Ok Gang,
Its collective wisdom time.
The Readers Digest version of my question.
I am in the middle of reworking a very nice Heath SB-220 for a friend.
Got it all pulled apart to clean, inspect and paint the inside of the RF
compartment with flat black exhaust manifold paint, and decided to take a
look at the HV electrolytics while I was at it. Pulled them out of their
respective plastic holders, removed the old resistors and stripped the
wiring off them for reassembly. Thought I might use my capacitor meter to
see if each one was fairly close to the 200MF they are marked. Now I
realize that caps can vary greatly, like +80% to -25% etc. but here is my
question. Considering the values I read of each one, and there are 4 in
each leg of my voltage doubler, how would you match them up in each leg? And
would it make any difference either way?
Here are my readings. 275,258,252,245,241,229,227,and 222. So, put the 4
higher ones in one leg and the 4 lower ones in the other? The highest one
and then the lowest one followed by the next highest and lowest?

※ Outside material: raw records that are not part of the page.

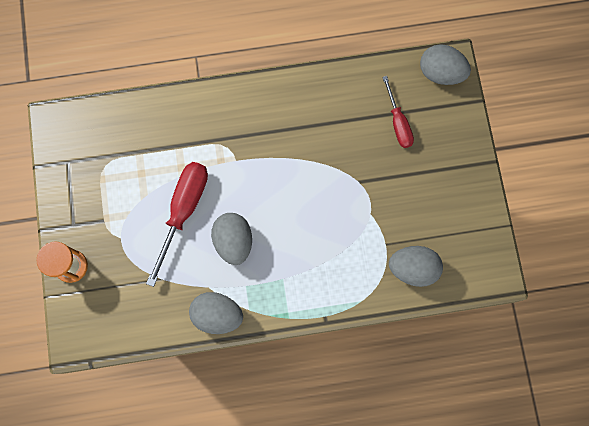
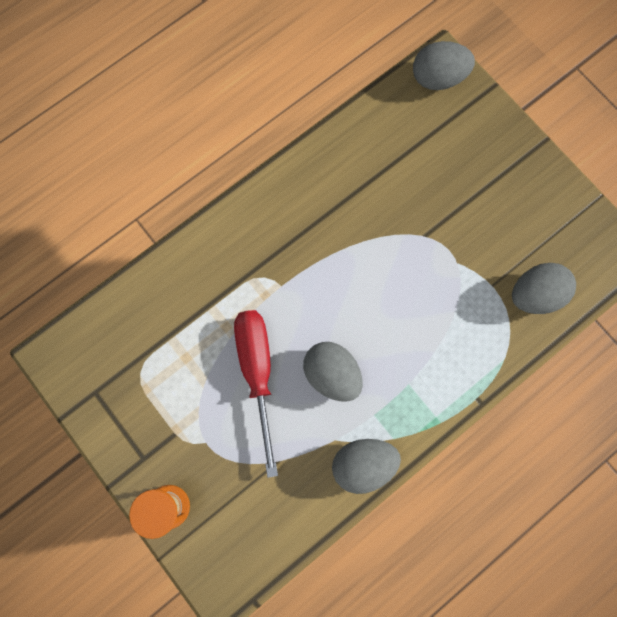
camera: 30 degrees left, 0 degrees up
red screwdriver [382,76,414,148] -> none

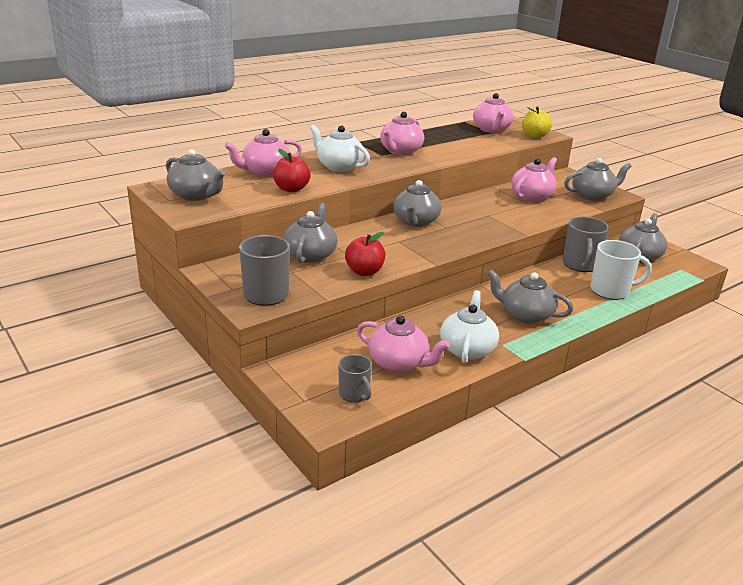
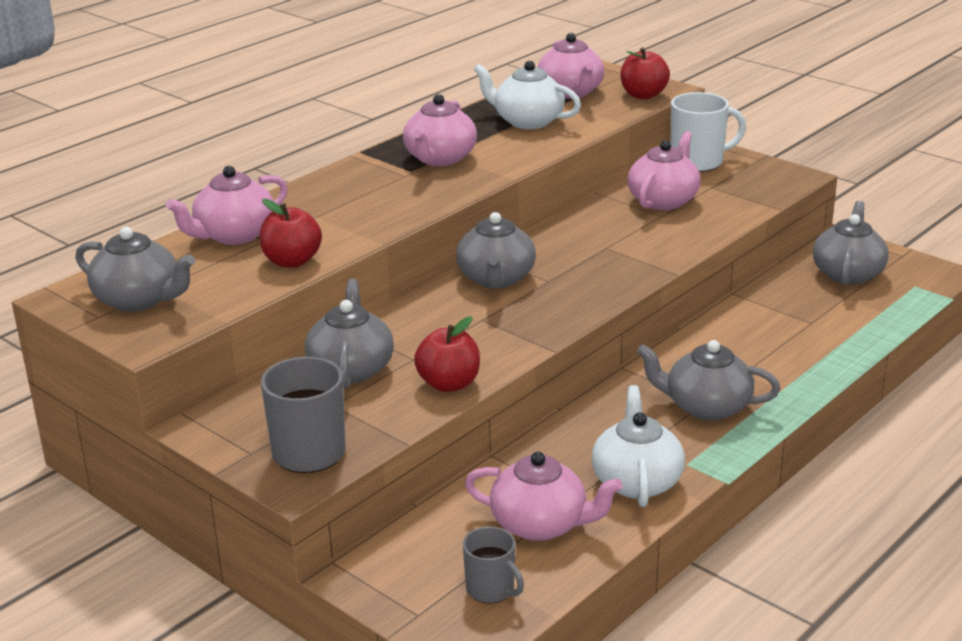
camera: 10 degrees left, 0 degrees up
white teapot [310,125,370,172] -> white teapot moved to [474,61,581,129]
yellow apple [522,107,552,139] -> red apple [621,48,670,99]
grey mug [563,216,609,272] -> none
grey teapot [564,158,632,201] -> none
white mug [590,240,652,300] -> white mug moved to [671,92,746,172]

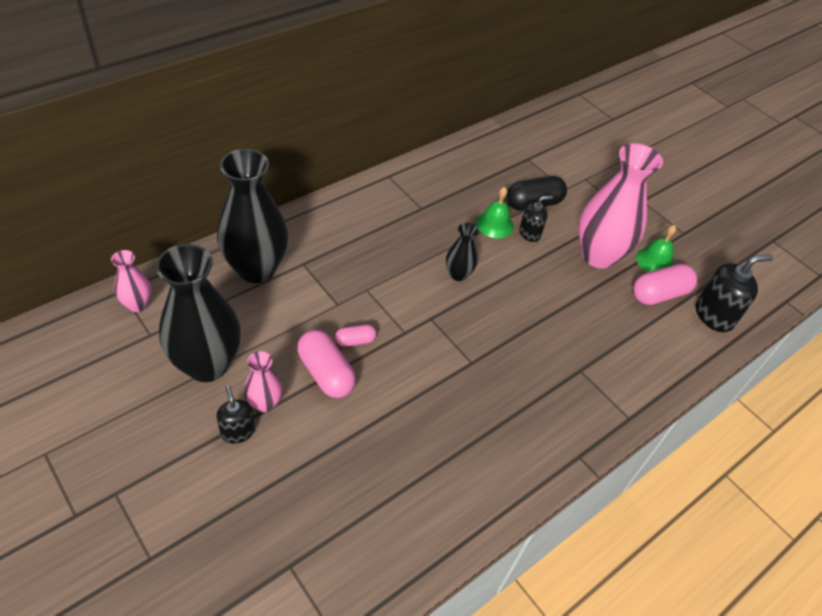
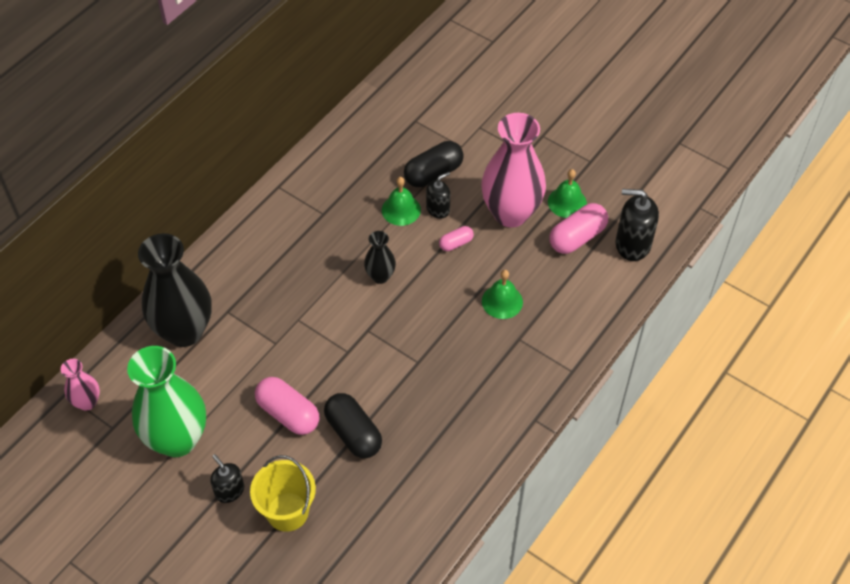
camera: 10 degrees left, 5 degrees up
black vase [156,244,241,382] -> green vase [127,346,206,457]
pink vase [244,351,283,412] -> none
pink capsule [335,324,377,347] -> pink capsule moved to [439,226,474,251]
black soap dispenser [696,254,773,332] -> black soap dispenser turned 135 degrees counterclockwise [616,189,659,261]
none -> yellow bucket [250,455,316,532]
none -> black capsule [324,393,382,458]
none -> green bell [482,270,523,319]

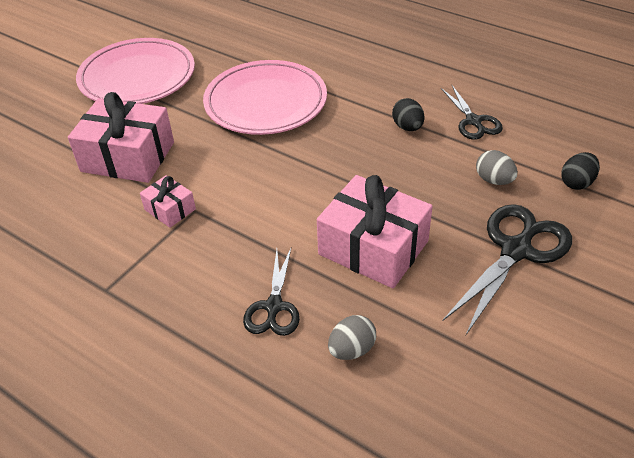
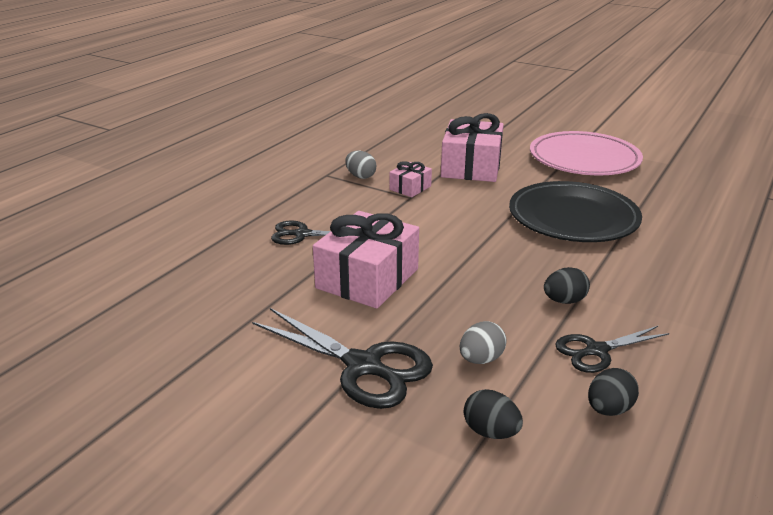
camera: 85 degrees right, 15 degrees down
pink plate [203,60,327,135] -> black plate [509,181,642,242]
grey egg [328,315,376,360] -> grey egg moved to [345,151,376,179]
none -> black egg [588,368,639,416]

Does it
make a rats butt of difference?
Short of having one of those nice devices that reforms, test etc caps, (no I
don't have one) is there another bench method to check the leakage of each
cap?
Ok folks, let her rip...if the question seems a bit strange consider
that my sleep has been lousy and my sinus have matched my sleep so if this
sounds a bit weird, consider the source. ;+} (aah, to sleep, perchance to
dream.)
Mike Baker K7DD
Peoria Arizona. Where else can you celebrate the middle of March in the
80's and the end of March in the 90's. (July and August are a bitch.) Last
summer it was so hot I saw a Tree chasing a Dog!